Carlos Costa diz que inicialmente a resposta à pandemia foi descoordenada. Depois, à medida que o vírus se espalhava pelo mundo, os países procuraram coordenar posições, mas que "até agora o fardo tem recaído sobretudo nas nações individuais".

Apesar das medidas aplicadas pelas autoridades monetárias e pelos governos, o governador do Banco de Portugal considera que as dívidas de empresas e particulares estão em risco de se "tornarem ingeríveis em caso de contração económica severa, colocando em risco a sua solvência", e que as "autoridades e decisores políticos devem usar o balão de oxigénio criado pelas moratórias de pagamento e a flexibilidade dos reguladores para implementarem soluções para reduzir riscos de insolvência".

Sobre o fundo de recuperação proposto pela Comissão Europeia (Next Generation EU), e que aguarda aprovação pelo Conselho Europeu, Carlos Costa considera que é "atempado e vai na direção certa", mas alerta que o mesmo "levanta desafios importantes para a qualidade dos ativos de empresas e bancos, uma vez que visa reorientar a economia mas falha no apoio atempado das fases de reparação e recuperação: não conseguiremos reorientar modelos de negócio se entretanto as empresas falirem".

Para Carlos Costa, "é preciso impedir que a atual crise de liquidez empresarial evolua para uma crise de insolvência, evitando a 'zombificação' de empresas e do mercado laboral". O líder do banco central defende que devem ser criados mecanismos que permitam a capitalização das empresas e "procedimentos de insolvência expeditos" para empresas inviáveis.

Novo enquadramento para bancos em dificuldade

Quanto ao setor da banca, o governador do Banco de Portugal avisa que é de esperar um aumento do incumprimento (non-performing loan ratios) e a eventual necessidade de ajudas estatais.
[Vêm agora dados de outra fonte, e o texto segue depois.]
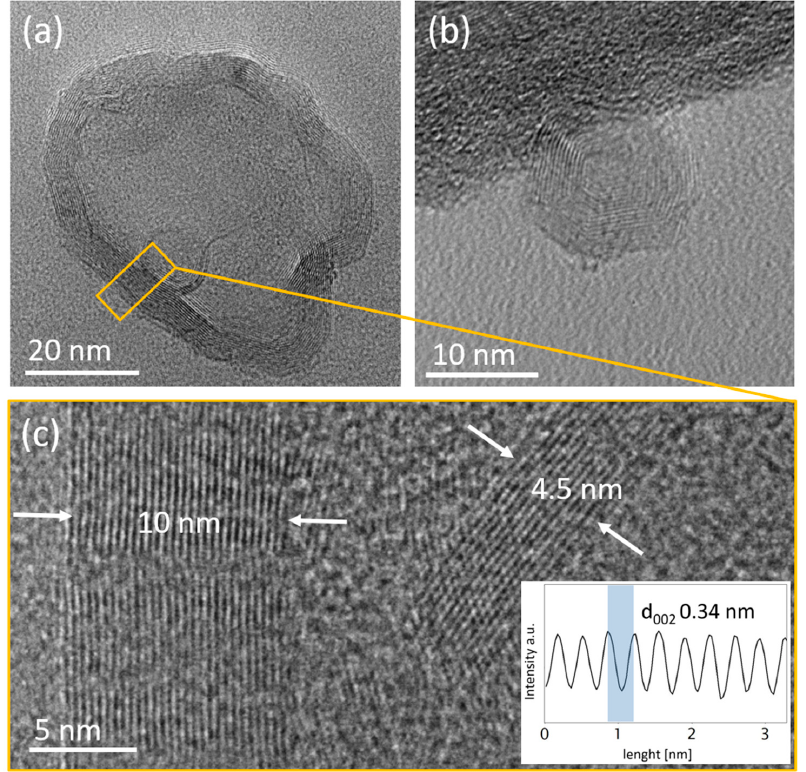
Figure 3. Representative TEM bright-field micrographs of NBC. ( a ) two NBC particles of different sizes; ( b ) NBC with small hollow core ( c ) enlarged view of ( a ) at high magnification; the inset shows an intensity line-scan measure of the interlayer spacing d002.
A situação da banca deve merecer atenção desde já, avisa Carlos Costa. "A não ser que os Estados-membros encarem isto como uma matéria urgente, corremos o risco de repetir as discussões pós-crise soberana, com as consequências que se seguem para a recuperação económica e confiança nas instituições europeias, já sob stress com a resposta à crise sanitária".
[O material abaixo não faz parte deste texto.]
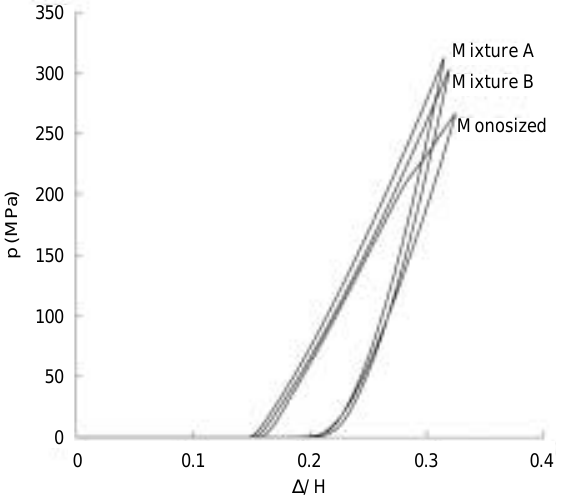
Fig. 4 The global pressure-deformation responses of mixture A, B and monosized particle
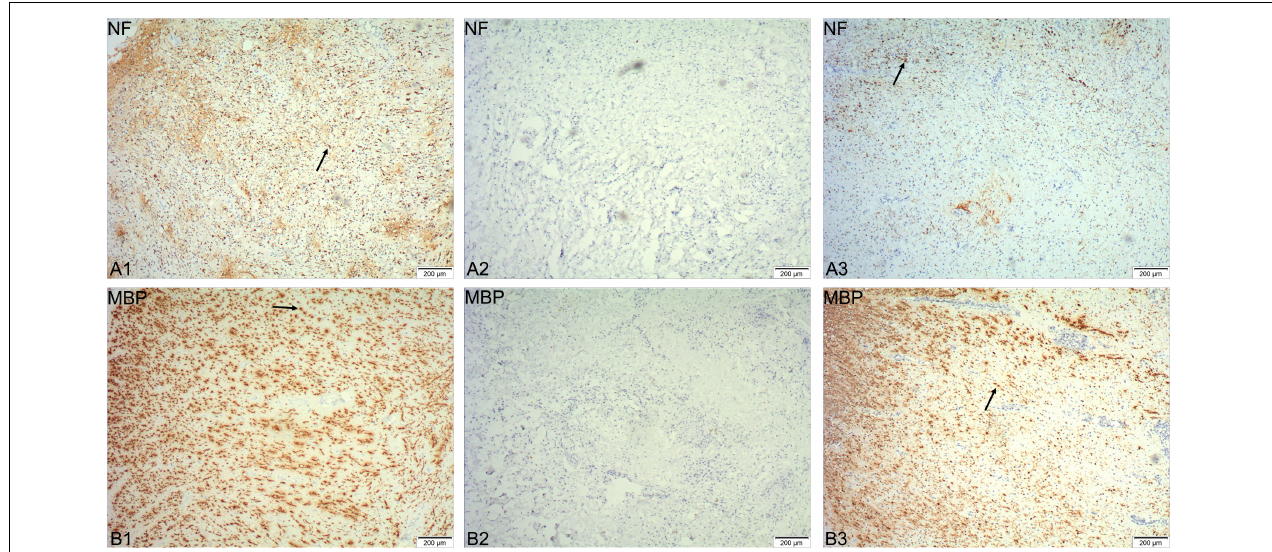
FIGURE 3 | Immunohistochemical staining of spinal cord tissue removed during the surgery. NF-200 positive axons and MBP-positive myelin sheaths can be observed at the distal and proximal ends of the tissue (arrows in A1,B1,A3,B3 ), but not in the center of the tissue (A2,B2) .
Question: Is the quantity shown trending increasing or decreasing?
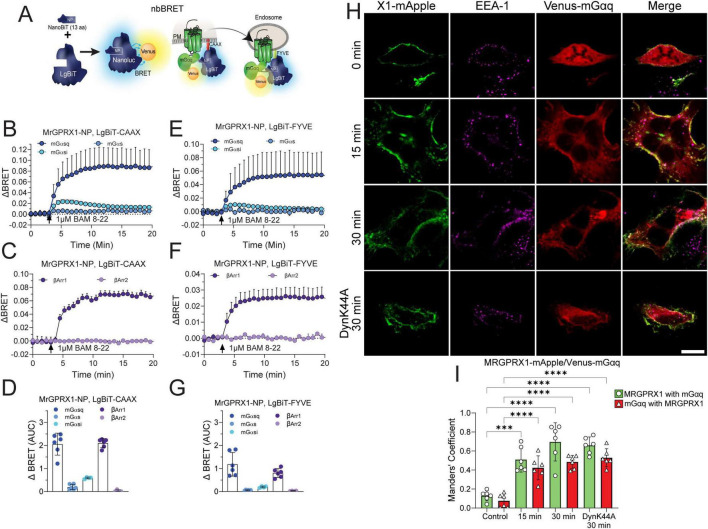
Answer: increasing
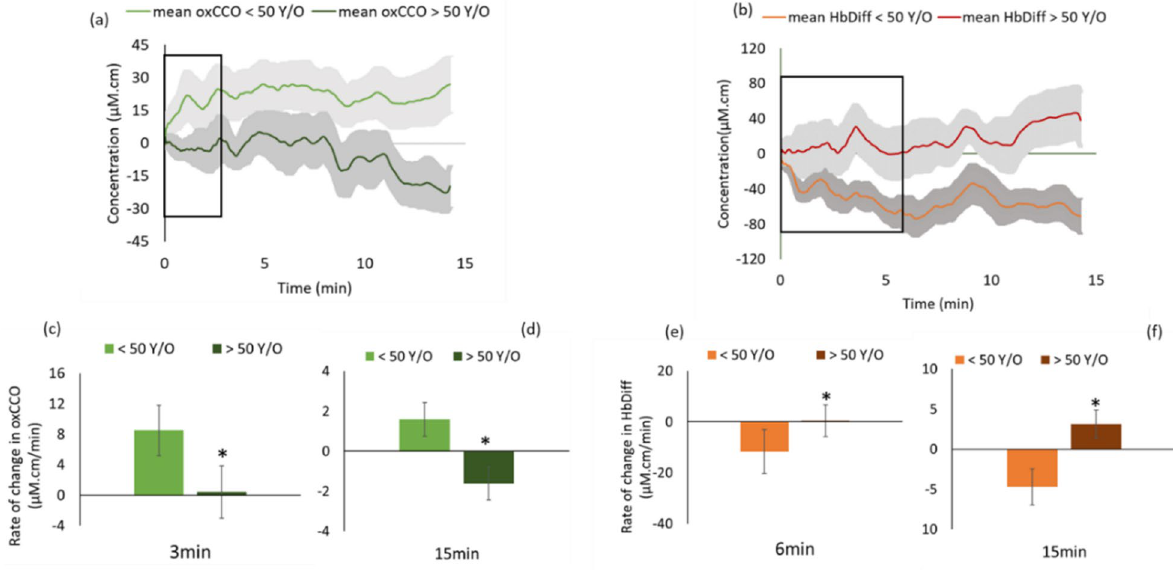
Figure 1. Retinal performance during dark adaptation is faster in subjects younger than 50 years old (y/o) compared to those older than 50 y/o. ( a ) Rate of oxidation of CCO in all subjects < 50 y/o is significantly greater than that for over 50 s as early as 3 min after dark onset. ( b ) Group data representing mean rate of oxidation of CCO in younger (n = 18) and older groups (n = 12). Oxidative metabolism is ~ 8 times higher in under 50 s within 3 min of dark adaptation. ( c ) Rate of change in retinal oxygenation (HbDiff = HbO 2 -HHb) is significantly greater in adults < 50 y/o during the first 6 min of dark adaptation (steeper gradient in < 50 y/o). Retinal oxygenation drops in in the younger subjects because of increased mitochondrial metabolism in dark as seen in ( a ), leading to increased O 2 uptake by the mitochondria hence increasing the amount of deoxygenated blood (HHb). In older subjects HbDiff is almost unchanged up to 6 min (corresponding to a stable oxCCO during the first 6 min in ( a ) and gradually builds up following a reduction in oxCCO ( a ). Solid lines in ( a,c ) are mean data for all the subjects in each group, N = 18 under 50 s and N = 12 over 50 s). Shaded areas in ( a,c ) are standard error from the mean. Pooled data are given for 3 and 15 min ( c–f ) for each metric. Error bars are standard error from the mean and asterisks signify statistical significance α <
Deve ser criado, defende Costa, um enquadramento europeu "para a gestão ordeira de bancos em dificuldades com importância sistémica local, combinando elementos do quadro de resolução e liquidação, para minimizar perdas e proteger depositantes e mutuários. Tal enquadramento deve incluir a definição de princípios de alto nível para serem acordados por todos os Estados-membros para aplicação a nível nacional".
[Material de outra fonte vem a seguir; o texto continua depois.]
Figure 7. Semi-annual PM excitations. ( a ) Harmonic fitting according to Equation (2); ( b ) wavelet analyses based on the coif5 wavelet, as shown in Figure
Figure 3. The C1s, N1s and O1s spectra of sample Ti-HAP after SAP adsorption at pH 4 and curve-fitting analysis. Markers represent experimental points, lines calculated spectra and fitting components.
O recurso a "medidas alternativas" e a fundos públicos deve ser considerada, considera o líder do banco central português, que avisa ainda que esta discussão não deve ser associada aos resgates do passado. "Poucas coisas podem ser tão destrutivas para a confiança pública nas instituições europeias do que as ameaças à estabilidade financeira, e os Estados-membros só podem evitar comprometer a coesão social e política europeia atuando preventivamente", defende Carlos Costa.